Cambridge is the fictional story of protagonist Emily Cartwright, a Puritan Englishwoman, and the title character of the book, a slave owned by Emily’s father. The novel is written from two diverse points of view. Emily travels to the West Indies to visit a sugar plantation owned by her father. She records journal entries about her experiences along the way. These entries form her perspective as the story unfolds. While she views her ocean voyage as uncomfortable and unpleasant, her trip is described quite differently by the author from the experiences of the slave Cambridge, who is exposed to actual suffering.

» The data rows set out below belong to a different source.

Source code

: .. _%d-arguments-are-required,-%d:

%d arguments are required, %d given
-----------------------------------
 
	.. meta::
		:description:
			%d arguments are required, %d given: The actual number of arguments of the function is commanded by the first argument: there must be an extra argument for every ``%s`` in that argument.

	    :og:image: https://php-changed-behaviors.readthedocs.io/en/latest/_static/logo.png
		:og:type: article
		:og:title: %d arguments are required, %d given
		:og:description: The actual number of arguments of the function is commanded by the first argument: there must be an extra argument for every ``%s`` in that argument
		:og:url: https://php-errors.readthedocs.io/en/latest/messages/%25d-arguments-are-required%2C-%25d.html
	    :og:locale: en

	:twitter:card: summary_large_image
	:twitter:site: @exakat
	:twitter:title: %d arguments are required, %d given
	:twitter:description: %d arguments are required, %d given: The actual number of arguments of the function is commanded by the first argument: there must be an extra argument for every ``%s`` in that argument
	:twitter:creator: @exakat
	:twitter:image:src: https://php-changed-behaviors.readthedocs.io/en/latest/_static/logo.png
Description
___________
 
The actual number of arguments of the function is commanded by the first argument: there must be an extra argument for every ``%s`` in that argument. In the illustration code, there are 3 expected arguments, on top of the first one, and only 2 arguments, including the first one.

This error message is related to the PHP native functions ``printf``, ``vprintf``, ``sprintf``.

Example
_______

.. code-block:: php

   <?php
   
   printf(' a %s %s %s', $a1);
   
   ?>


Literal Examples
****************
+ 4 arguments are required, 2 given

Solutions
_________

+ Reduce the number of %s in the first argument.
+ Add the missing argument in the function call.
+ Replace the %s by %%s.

The reader understands that Emily has not previously encountered the life circumstances of slaves in the nineteenth-century Caribbean. She comes across as superficial and ignorant of the reality of slavery. However, once exposed to the horrors of slavery, readers can identify how her newfound knowledge of the institution has impacted her forever. In the end, the wealthy Englishwoman loses her life to the previously unknown new world in which she finds herself. Cambridge is taught social graces and converts to Christianity. He is newly enlightened: “Truly I was now an Englishman, albeit a little smudgy of complexion!” He loses his life to racial prejudice and a hangman’s noose. Phillips juxtaposes the journeys of the two main characters, but binds them together through their unfortunate destinies.

A prime example of Cambridge as a work of pastiche is seen through a comparison of Toni Morrison’s Beloved. Morrison also writes her novel on two planes. First, Sethe, a former slave, recalls experiences with life as a slave on a plantation in Kentucky and then the action slips back to present-day Ohio in the post-slavery era. Morrison’s tale presents typical torturous experiences, as well as more humane scenes.

Both Cambridge and Beloved demonstrate the emotional and physical destruction caused by slavery, which is inescapable for slaves and those connected with the institution. Whites and Blacks lose their identities. Both novels present tragedy. Cambridge a pastiche work that uses themes and motifs found in several novels. The key to further investigation on this subject is to draw scenes from several slavery novels in search of similarities that are less-than-creative compositions in an attempt to form a new story, rather than a new idea.